The United States this week deemed senior Haqqani Network leader, Aziz Haqqani, as a foreign terrorist for his orchestration of high-profile attacks against the Afghan government, the US State Department said in a press release.
The announcement of Haqqani's terrorist designation comes at the same time as Washington is publicly supporting the Afghan government to negotiate a peace settlement with the Taliban.
"Aziz Haqqani has been involved in planning and carrying out improvised explosive device attacks against Afghan government targets...and assumed responsibility for all major Haqqani Network attacks after the death of his brother, Badruddin Haqqani [in 2012]," the release said on Tuesday.
In August 2014, the State Department authorized a reward of up to $5 million USD for information leading to Aziz Haqqani's whereabouts, according to the release.
The Haqqani Network, designated as a terrorist organization in 2012, operates primarily out of northwest Pakistan and is considered the "most lethal insurgent group" targeting US-led coalition troops and Afghan government forces, the State Department said.

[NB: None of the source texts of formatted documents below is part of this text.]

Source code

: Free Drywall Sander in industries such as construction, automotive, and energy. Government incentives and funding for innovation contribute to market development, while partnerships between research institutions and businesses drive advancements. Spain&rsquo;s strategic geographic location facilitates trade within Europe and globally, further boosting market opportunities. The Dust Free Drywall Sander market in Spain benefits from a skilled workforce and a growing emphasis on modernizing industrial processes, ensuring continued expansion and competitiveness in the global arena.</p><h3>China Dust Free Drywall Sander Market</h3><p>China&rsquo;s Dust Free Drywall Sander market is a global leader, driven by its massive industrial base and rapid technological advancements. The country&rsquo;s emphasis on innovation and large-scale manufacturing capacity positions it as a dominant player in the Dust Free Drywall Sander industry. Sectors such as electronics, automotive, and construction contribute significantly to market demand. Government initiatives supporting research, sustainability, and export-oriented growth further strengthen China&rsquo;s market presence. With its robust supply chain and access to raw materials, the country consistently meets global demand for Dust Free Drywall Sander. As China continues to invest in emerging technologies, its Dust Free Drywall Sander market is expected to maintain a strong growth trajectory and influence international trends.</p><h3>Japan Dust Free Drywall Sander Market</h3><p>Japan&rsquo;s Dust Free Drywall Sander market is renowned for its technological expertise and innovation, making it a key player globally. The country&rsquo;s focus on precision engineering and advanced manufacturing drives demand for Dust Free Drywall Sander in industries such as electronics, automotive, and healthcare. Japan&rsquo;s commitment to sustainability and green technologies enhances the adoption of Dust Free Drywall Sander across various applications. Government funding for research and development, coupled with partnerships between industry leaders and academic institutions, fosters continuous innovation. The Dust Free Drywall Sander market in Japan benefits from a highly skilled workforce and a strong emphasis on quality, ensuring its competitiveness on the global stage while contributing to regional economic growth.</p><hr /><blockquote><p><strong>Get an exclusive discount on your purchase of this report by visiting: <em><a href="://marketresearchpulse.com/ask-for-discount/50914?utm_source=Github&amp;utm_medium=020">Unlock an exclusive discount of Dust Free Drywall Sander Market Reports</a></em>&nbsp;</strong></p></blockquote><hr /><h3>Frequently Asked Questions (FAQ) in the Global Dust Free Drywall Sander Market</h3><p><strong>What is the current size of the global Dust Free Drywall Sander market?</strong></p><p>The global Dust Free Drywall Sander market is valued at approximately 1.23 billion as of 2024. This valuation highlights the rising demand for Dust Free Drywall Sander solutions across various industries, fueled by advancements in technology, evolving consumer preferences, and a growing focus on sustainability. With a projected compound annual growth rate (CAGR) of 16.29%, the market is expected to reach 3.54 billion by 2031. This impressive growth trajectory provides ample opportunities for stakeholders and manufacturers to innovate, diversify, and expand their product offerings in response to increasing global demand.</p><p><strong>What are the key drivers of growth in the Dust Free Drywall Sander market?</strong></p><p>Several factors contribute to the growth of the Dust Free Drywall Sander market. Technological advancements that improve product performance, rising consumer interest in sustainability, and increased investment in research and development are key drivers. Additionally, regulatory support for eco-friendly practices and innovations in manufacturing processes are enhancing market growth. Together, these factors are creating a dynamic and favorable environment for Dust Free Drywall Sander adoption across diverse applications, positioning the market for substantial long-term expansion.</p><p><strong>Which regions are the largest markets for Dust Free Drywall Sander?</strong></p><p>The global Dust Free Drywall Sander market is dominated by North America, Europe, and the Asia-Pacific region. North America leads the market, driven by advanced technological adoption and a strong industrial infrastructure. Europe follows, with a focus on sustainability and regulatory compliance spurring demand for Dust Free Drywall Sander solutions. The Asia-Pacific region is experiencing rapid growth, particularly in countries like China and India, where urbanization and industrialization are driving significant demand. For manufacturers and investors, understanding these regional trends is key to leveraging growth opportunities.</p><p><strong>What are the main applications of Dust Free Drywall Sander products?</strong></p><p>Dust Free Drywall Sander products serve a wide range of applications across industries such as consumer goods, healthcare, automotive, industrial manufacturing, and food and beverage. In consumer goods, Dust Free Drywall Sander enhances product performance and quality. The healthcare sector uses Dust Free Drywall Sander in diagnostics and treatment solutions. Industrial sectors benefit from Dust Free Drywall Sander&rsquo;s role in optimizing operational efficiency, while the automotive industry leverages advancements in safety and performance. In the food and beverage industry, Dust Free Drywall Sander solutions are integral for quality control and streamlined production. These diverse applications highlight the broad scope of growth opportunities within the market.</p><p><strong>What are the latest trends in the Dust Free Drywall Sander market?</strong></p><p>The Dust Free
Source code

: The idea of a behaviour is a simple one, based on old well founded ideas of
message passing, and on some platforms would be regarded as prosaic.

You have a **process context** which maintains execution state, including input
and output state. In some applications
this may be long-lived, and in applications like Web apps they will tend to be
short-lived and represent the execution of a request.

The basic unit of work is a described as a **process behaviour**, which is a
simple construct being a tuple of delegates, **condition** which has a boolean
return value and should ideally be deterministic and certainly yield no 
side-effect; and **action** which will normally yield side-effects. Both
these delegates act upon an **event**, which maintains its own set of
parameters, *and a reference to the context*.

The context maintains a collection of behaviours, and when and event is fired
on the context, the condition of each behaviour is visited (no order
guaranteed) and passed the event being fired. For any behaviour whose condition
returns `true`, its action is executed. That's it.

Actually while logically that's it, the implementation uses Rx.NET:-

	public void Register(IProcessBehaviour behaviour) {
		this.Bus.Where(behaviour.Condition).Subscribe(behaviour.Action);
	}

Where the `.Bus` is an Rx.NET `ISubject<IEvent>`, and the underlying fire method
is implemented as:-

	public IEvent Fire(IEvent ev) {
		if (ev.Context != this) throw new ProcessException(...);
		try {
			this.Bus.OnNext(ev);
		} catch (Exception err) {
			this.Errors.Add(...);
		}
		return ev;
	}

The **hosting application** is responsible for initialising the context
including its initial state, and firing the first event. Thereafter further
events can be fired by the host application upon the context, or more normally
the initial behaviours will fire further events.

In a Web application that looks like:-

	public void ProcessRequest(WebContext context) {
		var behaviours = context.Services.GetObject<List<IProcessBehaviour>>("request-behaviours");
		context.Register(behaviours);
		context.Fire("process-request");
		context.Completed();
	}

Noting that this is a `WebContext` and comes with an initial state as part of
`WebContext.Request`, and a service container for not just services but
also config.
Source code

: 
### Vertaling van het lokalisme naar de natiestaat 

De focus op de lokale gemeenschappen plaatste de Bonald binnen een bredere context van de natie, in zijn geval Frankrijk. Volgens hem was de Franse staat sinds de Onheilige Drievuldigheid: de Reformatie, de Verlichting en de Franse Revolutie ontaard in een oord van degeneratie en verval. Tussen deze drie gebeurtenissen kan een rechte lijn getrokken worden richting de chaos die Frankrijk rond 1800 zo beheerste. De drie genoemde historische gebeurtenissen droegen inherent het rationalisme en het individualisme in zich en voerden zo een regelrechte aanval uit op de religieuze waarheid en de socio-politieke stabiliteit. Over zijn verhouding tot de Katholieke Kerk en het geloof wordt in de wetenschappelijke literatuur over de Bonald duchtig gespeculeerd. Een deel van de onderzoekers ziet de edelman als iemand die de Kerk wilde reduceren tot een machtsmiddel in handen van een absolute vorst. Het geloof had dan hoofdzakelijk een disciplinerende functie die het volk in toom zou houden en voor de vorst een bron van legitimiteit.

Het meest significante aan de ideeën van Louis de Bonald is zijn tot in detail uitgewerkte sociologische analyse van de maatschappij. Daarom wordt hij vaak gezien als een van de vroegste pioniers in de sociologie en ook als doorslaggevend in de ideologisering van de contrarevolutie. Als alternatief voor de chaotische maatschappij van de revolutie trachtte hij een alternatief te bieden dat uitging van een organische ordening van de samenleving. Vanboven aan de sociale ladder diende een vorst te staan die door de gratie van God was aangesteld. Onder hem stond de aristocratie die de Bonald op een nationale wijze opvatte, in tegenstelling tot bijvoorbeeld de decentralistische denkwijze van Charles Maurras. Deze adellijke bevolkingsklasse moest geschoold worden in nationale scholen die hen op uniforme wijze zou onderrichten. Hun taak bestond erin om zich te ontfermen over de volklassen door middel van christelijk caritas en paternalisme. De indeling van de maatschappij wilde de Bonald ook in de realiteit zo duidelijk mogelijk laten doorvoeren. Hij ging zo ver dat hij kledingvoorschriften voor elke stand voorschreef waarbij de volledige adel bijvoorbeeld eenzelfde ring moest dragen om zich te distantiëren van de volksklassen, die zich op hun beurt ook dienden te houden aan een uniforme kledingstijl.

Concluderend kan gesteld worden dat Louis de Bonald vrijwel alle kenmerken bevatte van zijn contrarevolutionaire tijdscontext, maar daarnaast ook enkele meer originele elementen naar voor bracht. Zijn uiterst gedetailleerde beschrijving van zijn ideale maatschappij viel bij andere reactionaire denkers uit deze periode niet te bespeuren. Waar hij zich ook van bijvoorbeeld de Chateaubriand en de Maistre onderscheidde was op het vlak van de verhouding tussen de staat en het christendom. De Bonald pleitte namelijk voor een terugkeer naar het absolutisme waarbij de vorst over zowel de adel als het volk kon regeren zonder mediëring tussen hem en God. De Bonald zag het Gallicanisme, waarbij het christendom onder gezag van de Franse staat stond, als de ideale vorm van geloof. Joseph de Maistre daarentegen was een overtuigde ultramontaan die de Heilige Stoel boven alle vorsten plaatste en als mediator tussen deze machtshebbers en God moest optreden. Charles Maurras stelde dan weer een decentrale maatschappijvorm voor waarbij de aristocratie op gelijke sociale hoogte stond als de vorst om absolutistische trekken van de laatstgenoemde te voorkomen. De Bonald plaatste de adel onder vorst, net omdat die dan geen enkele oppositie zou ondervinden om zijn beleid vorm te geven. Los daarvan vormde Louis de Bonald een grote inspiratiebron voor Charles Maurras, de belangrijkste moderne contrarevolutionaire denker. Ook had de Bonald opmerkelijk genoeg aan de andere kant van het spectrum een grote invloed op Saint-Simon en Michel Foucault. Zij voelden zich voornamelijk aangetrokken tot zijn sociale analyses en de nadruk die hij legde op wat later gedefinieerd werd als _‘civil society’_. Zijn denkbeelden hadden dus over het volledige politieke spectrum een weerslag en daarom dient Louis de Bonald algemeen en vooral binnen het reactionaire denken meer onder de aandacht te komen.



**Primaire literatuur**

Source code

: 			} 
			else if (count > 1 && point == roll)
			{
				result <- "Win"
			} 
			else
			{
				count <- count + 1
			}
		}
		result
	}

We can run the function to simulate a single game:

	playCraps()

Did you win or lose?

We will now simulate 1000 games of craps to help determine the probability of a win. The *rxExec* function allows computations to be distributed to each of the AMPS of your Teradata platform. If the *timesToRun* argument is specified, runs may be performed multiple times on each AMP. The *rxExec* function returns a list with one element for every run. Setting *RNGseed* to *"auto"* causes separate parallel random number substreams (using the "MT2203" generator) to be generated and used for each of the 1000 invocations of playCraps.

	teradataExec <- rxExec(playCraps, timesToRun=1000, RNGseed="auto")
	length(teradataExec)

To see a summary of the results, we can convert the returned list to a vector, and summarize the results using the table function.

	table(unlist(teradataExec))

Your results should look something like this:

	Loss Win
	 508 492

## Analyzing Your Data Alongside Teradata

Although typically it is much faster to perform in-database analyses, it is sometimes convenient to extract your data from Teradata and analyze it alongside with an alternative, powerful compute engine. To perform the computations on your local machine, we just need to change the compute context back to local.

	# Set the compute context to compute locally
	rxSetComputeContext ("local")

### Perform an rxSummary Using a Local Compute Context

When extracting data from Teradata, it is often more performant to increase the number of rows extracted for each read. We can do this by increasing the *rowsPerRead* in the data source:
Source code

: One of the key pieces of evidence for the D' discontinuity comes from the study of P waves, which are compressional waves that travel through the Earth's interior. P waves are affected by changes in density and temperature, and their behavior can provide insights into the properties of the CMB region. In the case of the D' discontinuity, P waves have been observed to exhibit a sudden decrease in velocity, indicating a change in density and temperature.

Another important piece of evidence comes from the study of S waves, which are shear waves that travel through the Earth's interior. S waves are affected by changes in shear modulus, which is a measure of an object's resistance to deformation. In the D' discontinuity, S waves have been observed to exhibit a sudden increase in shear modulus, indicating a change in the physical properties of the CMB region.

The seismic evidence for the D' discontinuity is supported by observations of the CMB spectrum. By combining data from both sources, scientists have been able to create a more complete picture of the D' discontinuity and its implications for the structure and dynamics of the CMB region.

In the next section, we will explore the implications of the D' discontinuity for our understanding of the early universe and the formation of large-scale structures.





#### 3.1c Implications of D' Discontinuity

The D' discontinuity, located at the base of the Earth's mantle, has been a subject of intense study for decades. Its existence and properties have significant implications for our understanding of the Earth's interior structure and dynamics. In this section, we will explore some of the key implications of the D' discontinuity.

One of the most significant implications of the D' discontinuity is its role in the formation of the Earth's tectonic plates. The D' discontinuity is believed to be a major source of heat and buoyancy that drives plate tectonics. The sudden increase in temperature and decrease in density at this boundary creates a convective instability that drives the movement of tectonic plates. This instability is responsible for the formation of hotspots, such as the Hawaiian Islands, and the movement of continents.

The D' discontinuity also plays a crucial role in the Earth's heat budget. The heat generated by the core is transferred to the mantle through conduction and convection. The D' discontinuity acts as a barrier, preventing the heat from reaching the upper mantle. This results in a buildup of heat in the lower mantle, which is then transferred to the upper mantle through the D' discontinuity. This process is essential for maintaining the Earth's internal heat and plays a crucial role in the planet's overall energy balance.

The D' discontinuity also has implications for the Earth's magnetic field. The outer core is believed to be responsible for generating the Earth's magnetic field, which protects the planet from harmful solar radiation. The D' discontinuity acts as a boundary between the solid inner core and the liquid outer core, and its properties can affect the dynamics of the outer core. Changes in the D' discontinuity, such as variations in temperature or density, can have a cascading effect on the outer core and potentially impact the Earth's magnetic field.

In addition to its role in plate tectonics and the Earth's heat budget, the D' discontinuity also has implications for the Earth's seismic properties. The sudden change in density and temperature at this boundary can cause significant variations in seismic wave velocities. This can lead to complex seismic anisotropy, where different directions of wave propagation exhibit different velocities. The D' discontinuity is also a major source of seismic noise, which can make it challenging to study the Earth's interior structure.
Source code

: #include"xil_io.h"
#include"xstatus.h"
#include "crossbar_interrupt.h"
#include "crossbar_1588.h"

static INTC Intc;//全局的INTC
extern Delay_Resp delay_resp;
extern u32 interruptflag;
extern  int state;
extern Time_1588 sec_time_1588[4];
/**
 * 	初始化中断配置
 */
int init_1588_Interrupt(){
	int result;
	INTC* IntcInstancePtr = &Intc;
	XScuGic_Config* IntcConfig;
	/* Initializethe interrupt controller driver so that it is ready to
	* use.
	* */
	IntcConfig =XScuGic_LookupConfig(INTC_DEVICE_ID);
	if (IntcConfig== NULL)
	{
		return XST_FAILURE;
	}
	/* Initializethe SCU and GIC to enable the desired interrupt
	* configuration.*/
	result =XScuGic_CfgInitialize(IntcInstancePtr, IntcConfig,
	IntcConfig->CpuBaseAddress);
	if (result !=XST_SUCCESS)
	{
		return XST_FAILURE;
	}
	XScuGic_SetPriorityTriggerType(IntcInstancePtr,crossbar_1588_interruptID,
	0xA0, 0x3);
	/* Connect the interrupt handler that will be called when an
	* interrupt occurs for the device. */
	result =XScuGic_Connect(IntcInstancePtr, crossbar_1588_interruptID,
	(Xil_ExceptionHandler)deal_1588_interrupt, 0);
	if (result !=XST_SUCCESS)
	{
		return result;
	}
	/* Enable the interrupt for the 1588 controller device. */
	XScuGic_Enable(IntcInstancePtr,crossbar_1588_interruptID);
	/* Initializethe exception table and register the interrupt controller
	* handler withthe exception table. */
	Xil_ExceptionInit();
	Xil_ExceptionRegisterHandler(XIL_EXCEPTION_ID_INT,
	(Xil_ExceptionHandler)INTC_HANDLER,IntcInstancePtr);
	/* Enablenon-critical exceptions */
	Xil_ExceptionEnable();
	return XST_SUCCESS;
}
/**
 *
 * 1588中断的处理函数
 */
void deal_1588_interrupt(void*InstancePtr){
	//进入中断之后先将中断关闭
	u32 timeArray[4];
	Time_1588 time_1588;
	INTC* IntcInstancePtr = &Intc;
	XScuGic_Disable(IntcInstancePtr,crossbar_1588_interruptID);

The group is responsible for many high-profile attacks in Afghanistan, including the 19-hour attack on the US Embassy in Kabul and coalition headquarters in September 2011.
In August 2012, Badruddin Haqqani, Aziz's predecessor, was reportedly killed in a US drone strike in North Waziristan in northwest Pakistan.
The Haqqani Network was founded in the 1970s by former Afghan mujahidin commander Jalaluddin Haqqani.